L’annuncio di Berlusconi del nuovo Partito delle libertà è un evento che vale – ivi comprese le scosse di assestamento- quello analogo relativo al Partito democratico, e forse anche di più visti i numeri che si preannunciano per il nuovo soggetto politico e la forza oggettiva del proponente, che è assolutamente in grado di realizzare rapidamente il progetto così come realizzò in tre mesi un Partito “di plastica” che da allora non ha mai smesso di essere il primo d’Italia. Ovviamente però è stato accolto dall’establishment politico e mediatico con la solita logica discriminatoria e fuorviante dei “due pesi e due misure”, per cui- per esempio- se Berlusconi si appella al popolo dei gazebo di Centro-destra per realizzare dal basso il sogno sempre più diffuso e coinvolgente di un grande Partito liberal-popolare, è “populismo”, se invece a partire dai gazebo è il Centro-sinistra, trattasi di democrazia.
Incomprensibili sono la reazione a tale progetto del Presidente di un Partito che soltanto un mese fa era sceso in piazza per invocare sostanzialmente la stessa cosa denunciando i ritardi e le incertezze altrui, che se n’è visto accogliere pure la sua richiesta di un cambio di strategia in direzione di riforme condivise con l’avversario, e che non ha nemmeno colto l’impegno di Berlusconi a sottoporre al vaglio democratico del Popolo di centro-destra l’intero processo costituente, ivi compresa la scelta della leadership.

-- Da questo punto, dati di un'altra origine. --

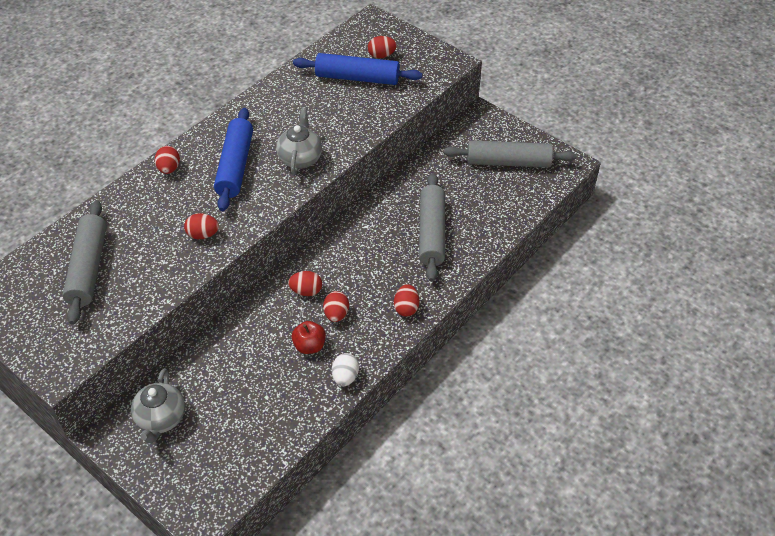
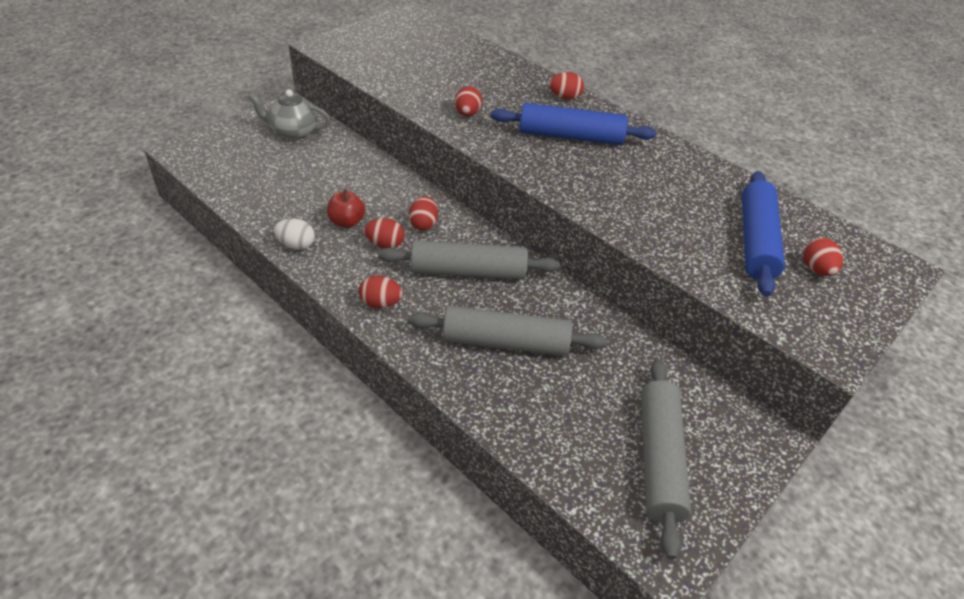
camera: 90 degrees right, 5 degrees down
(88, 268) = (434, 57): grey rolling pin -> grey rolling pin (468, 271)
(300, 159) = (585, 182): grey teapot -> none

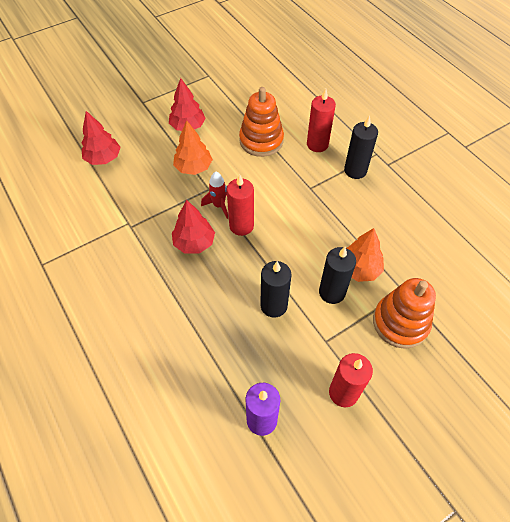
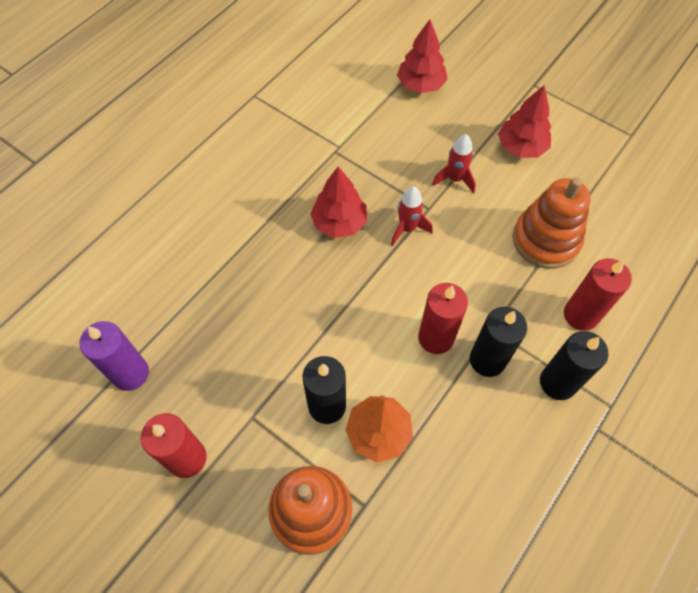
camera: 70 degrees right, 5 degrees up
(193, 167) = (454, 179): orange tree -> red rocket
(241, 226) = (387, 265): red candle -> red candle (435, 338)
(273, 305) = (282, 340): black candle -> black candle (487, 360)

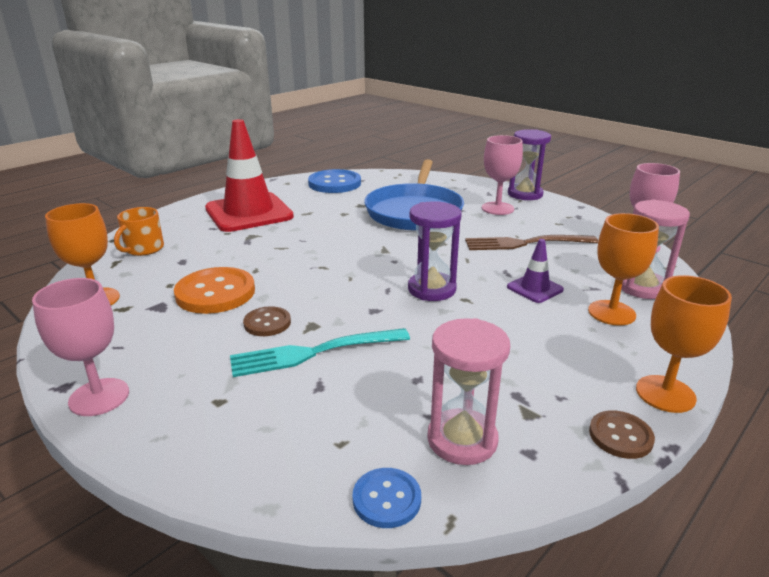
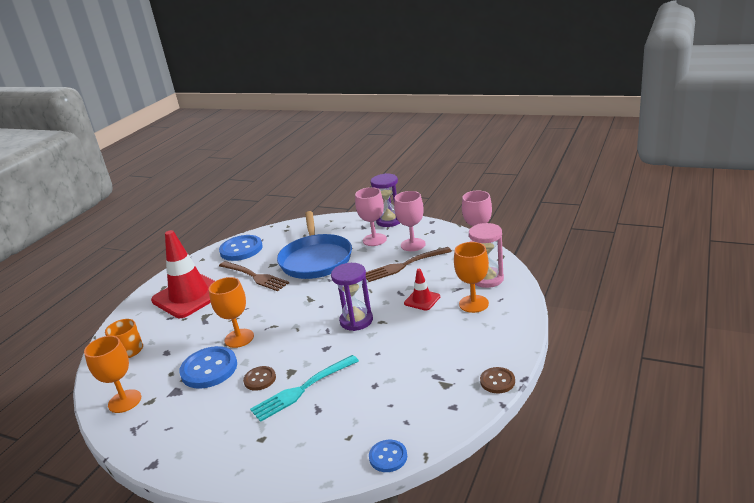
camera: 15 degrees left, 0 degrees up
(99, 397) = (182, 462): pink goblet -> pink goblet (413, 245)
(215, 293) = (209, 369): orange button -> blue button
(332, 211) = (254, 276): none -> brown fork
(462, 440) = (414, 412): pink hourglass -> none
(535, 288) = (422, 300): purple traffic cone -> red traffic cone
(665, 394) = (515, 348): orange goblet -> orange goblet (239, 338)

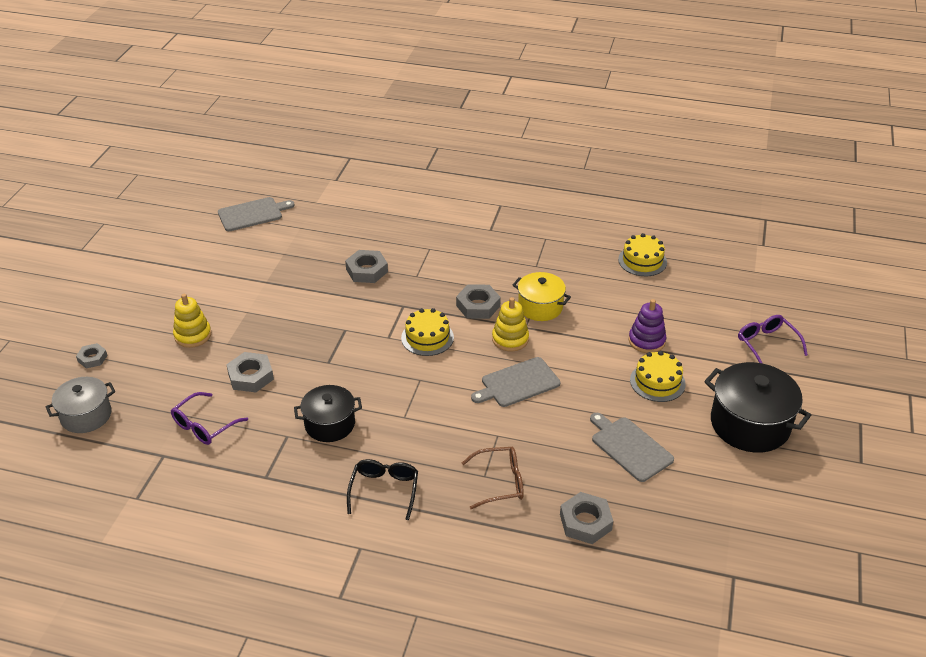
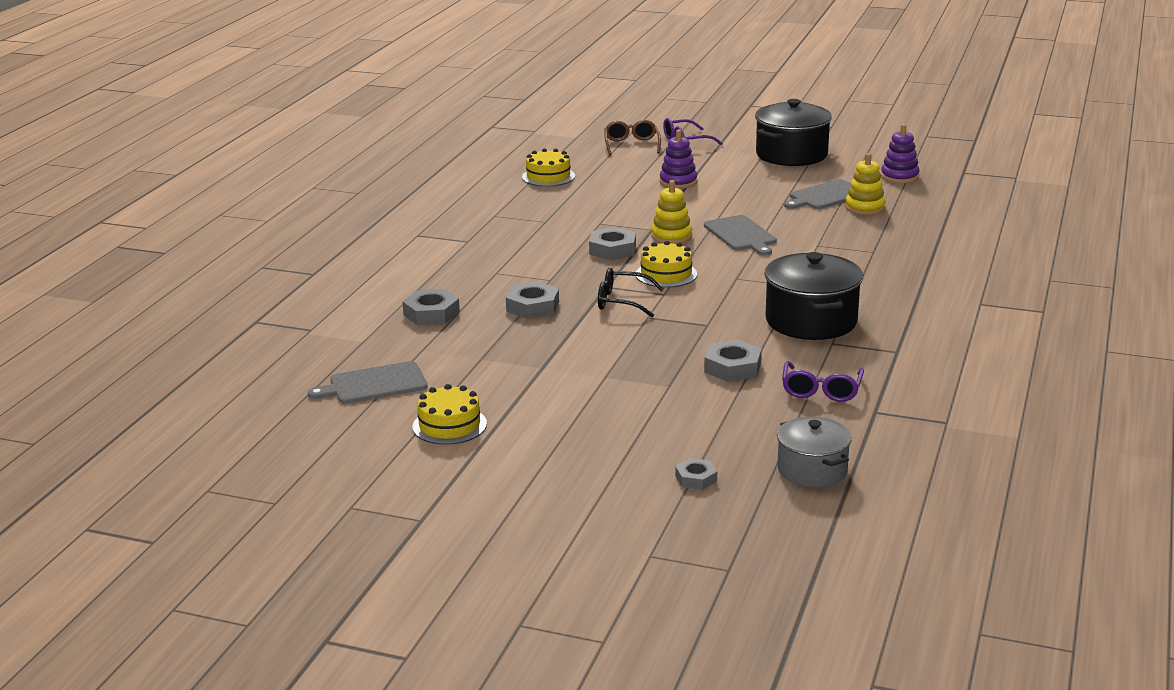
camera: 85 degrees left, 15 degrees down
(193, 335) = (651, 409): yellow stacking toy -> yellow stacking toy (865, 207)
(205, 425) = (821, 390): purple glasses -> purple glasses turned 60 degrees clockwise
(252, 214) = (374, 384): grey cutting board -> grey cutting board turned 90 degrees counterclockwise
(330, 424) = (811, 321): black pot -> black pot, size x1.57
(384, 491) = (903, 294): black glasses -> black glasses (622, 301)
(499, 482) = (881, 245): brown glasses -> brown glasses (631, 145)
(540, 307) = (619, 222): yellow pot -> none
(585, 522) = (921, 215): grey nut -> grey nut (431, 313)
(657, 382) = (738, 181): yellow cake -> yellow cake (449, 425)
(703, 513) = (899, 176): none -> purple stacking toy

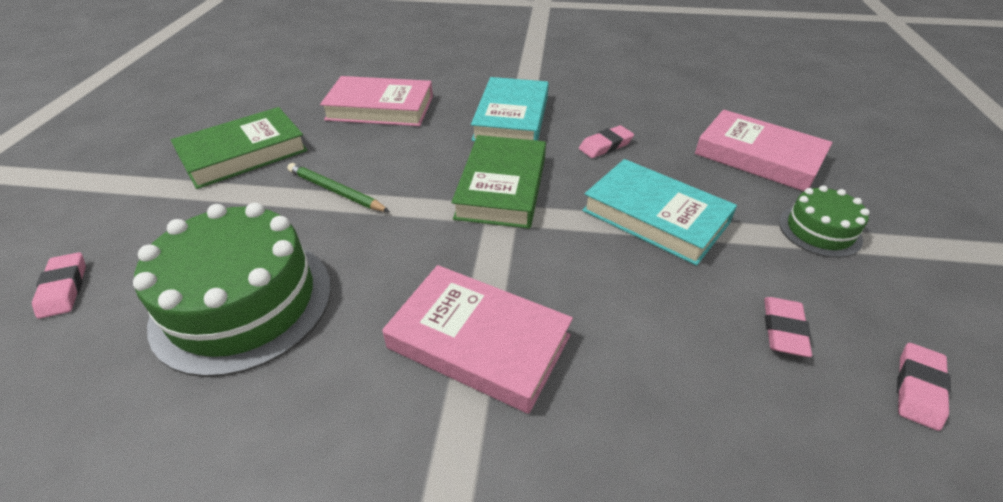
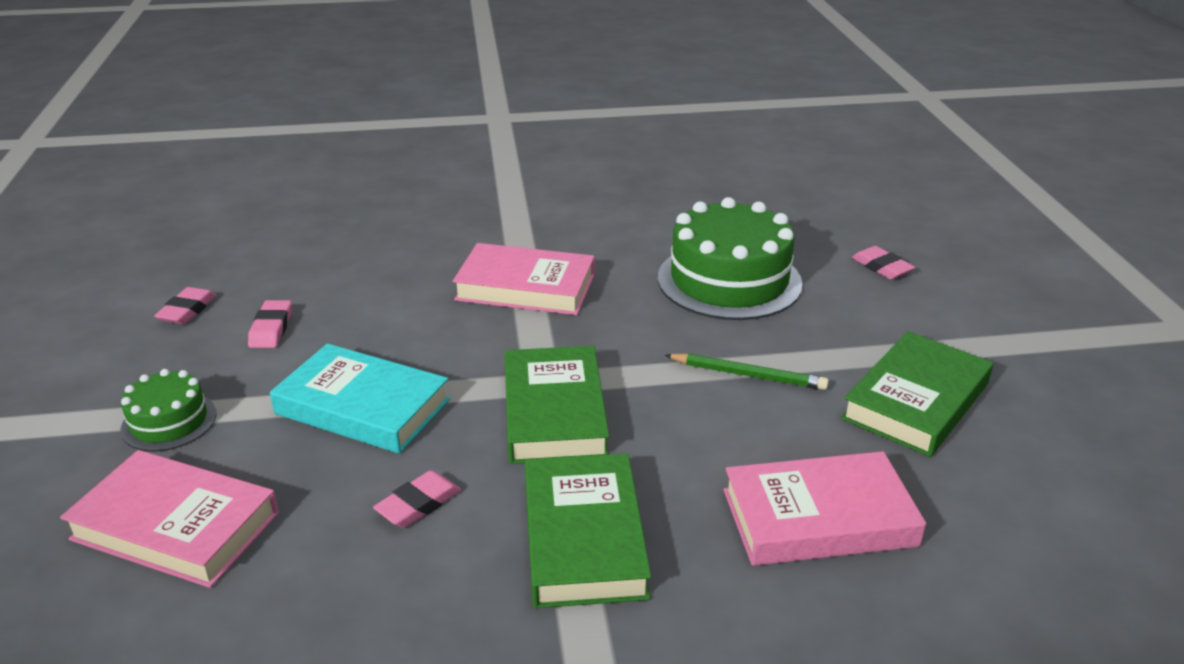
camera: 165 degrees right, 10 degrees down
(512, 118) = (583, 537): turquoise book -> green book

In essa si fa fatica a non riconoscere un cieco istinto di sopravvivenza di una nomenclatura che non a caso conserva la guida del suo Partito da vent’anni, passando indenne dalla proclamazione di Mussolini come il “più grande statista del Secolo” alla scomunica del fascismo come “male assoluto”. Né regge il pretesto della difesa del bipolarismo a fronte di un processo che in realtà lo sviluppa e lo consolida in direzione del bipartitismo, che Berlusconi delinea nettamente attraverso il coinvolgimento di chiunque non sia assimilabile agli eredi del comunismo, dai socialisti autonomisti fino all’orgoglio missino di Storace, con un corpo centrale cattolico-liberale comprensivo della tradizione degasperiana tant’è che Casini è interessato e perfino Follini non lo respinge, e con significative adesioni da parte del radicalismo liberal-liberista che aggiunge Capezzone a Taradash e Della Vedova. Un mondo del quale il popolo di AN, radicato ormai in una cultura di coalizione e di governo, non può non essere componente naturale e fondante, ed al di fuori del quale il Partito di AN, che ne sarebbe letteralmente accerchiato, perderebbe ogni funzione, a meno di diventare l’ultimo mohicano del prodismo, così come è apparso il suo leader negli ultimi infelici interventi, dalla lettera al “Corriere” all’ultimatum di “Repubblica” fino alla rabbiosa esibizione di “Porta a Porta”, in cui non ce la faceva proprio a dire tre parole di fila senza insolentire l’alleato senza il quale sarebbe dignitosamente scomparso negli scantinati della storia minore.
Quanto alla Puglia, in cui governi retti nel segno dell’estremismo di sinistra, assolutamente innaturali per una Regione “di destra”, rendono insostituibili dall’altra parte una coalizione unita ed una sua strategia di compattamento e di allargamento, ancor più si rivela provvidenziale la sortita di Berlusconi ed incomprensibile la stizza di chi, avendo forse perso il senso della propria misura, l’ha presa come un affronto personale invece che come una straordinaria opportunità.